### Task directions:
Scan the records below and copy every line that contains the string "depth".

### Supplied entries:
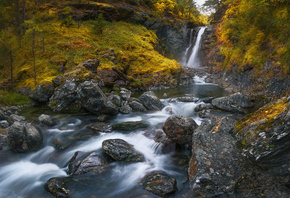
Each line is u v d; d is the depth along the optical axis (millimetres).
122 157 5262
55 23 18688
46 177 4812
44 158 5676
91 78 11609
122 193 4129
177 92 14328
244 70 13656
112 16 23562
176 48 31938
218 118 5680
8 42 11734
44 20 19016
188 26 35562
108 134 6887
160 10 32281
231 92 13617
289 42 9656
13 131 5703
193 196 3846
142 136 6477
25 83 11797
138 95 13578
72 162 5191
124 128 7148
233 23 15836
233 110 8852
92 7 22203
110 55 15867
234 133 4918
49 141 6480
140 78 16203
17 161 5504
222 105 9211
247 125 4715
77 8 21859
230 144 4578
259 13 12156
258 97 11016
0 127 7262
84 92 8688
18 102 10406
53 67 12984
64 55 14297
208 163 4113
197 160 4238
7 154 5684
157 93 14117
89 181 4504
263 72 11906
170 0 35188
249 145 4219
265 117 4398
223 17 25922
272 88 10719
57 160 5551
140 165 5094
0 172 5012
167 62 18562
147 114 9164
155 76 16453
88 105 8734
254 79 12398
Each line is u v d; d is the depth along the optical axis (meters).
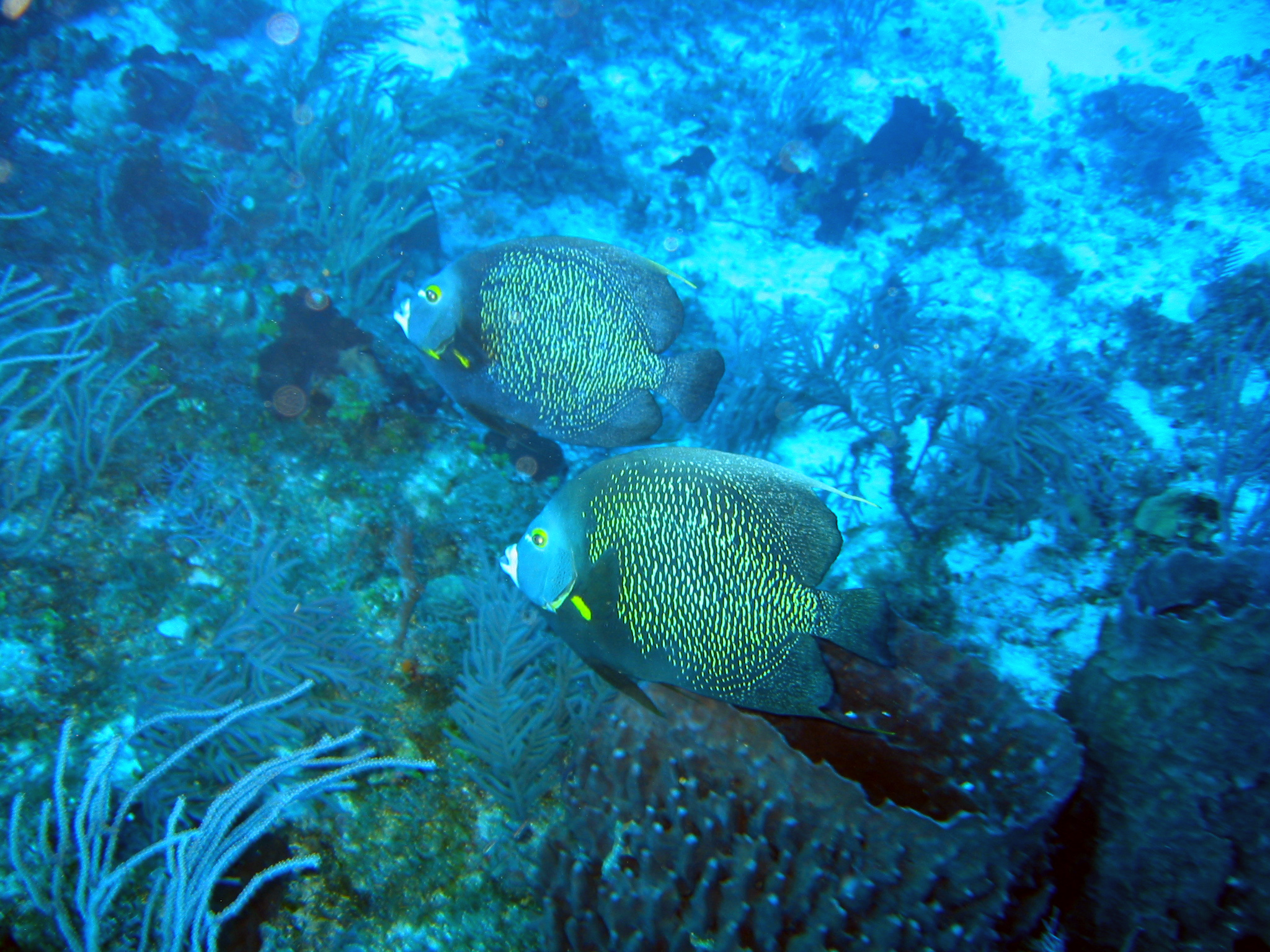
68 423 0.94
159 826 0.78
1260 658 0.73
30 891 0.68
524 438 0.86
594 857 0.75
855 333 1.61
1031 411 1.27
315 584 0.97
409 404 1.19
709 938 0.69
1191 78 2.91
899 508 1.23
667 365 0.79
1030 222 2.17
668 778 0.74
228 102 1.76
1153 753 0.77
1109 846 0.77
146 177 1.44
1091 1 3.20
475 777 0.85
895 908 0.69
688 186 2.15
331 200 1.51
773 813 0.71
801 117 2.28
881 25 2.98
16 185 1.39
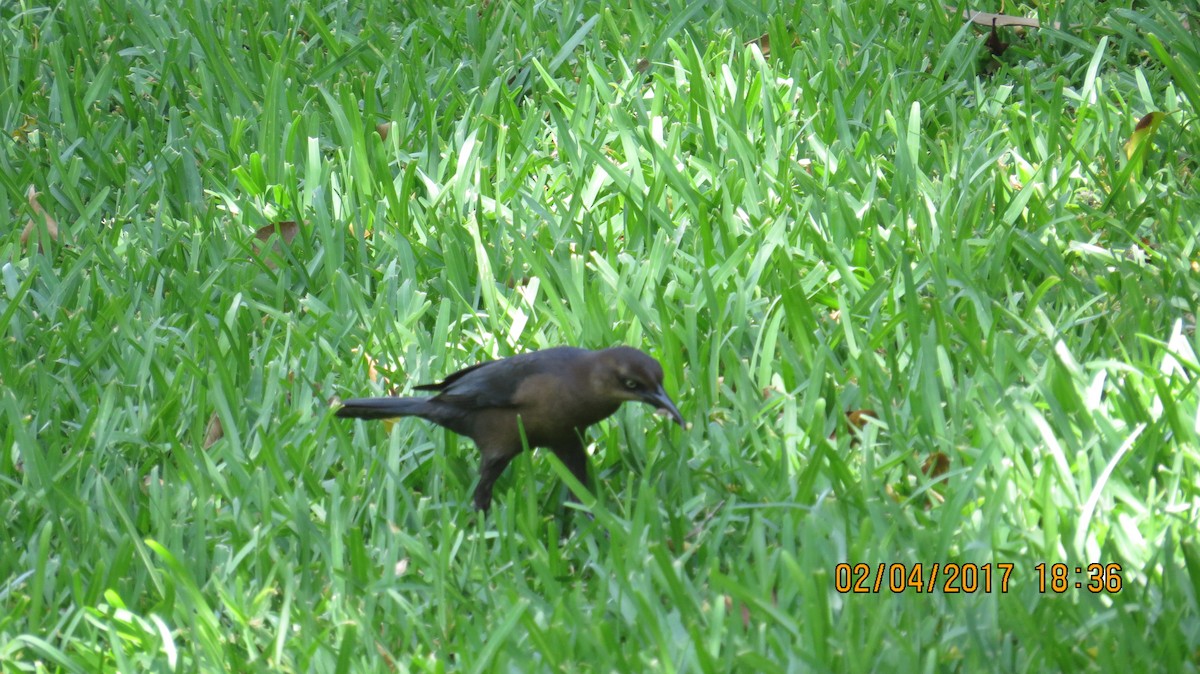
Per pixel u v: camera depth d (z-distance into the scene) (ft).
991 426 26.68
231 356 31.63
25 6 48.60
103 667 23.43
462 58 45.47
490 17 46.44
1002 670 21.67
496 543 26.18
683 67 42.37
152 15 47.21
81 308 33.04
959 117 40.06
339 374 31.45
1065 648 21.30
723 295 32.07
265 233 36.47
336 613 24.00
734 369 29.76
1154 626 22.06
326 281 35.40
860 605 22.43
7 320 32.45
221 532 26.96
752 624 23.09
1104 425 26.22
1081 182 37.01
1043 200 34.78
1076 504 24.58
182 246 36.81
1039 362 29.78
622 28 46.93
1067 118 40.22
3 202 38.45
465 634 22.97
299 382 30.50
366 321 33.09
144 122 41.11
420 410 26.86
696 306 31.94
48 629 24.45
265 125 40.45
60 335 32.48
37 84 43.98
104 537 26.61
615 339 31.48
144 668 23.35
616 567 23.81
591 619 23.17
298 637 23.47
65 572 25.40
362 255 35.65
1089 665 21.39
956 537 24.50
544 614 23.70
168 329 33.01
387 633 23.95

### Reply to the exercise:
Each line is u v d; d is the depth along the optical axis (millimetres).
Each line is u v d; d is the depth along the optical axis (meters).
Per pixel u v: camera depth d (z-distance into the scene) (ft).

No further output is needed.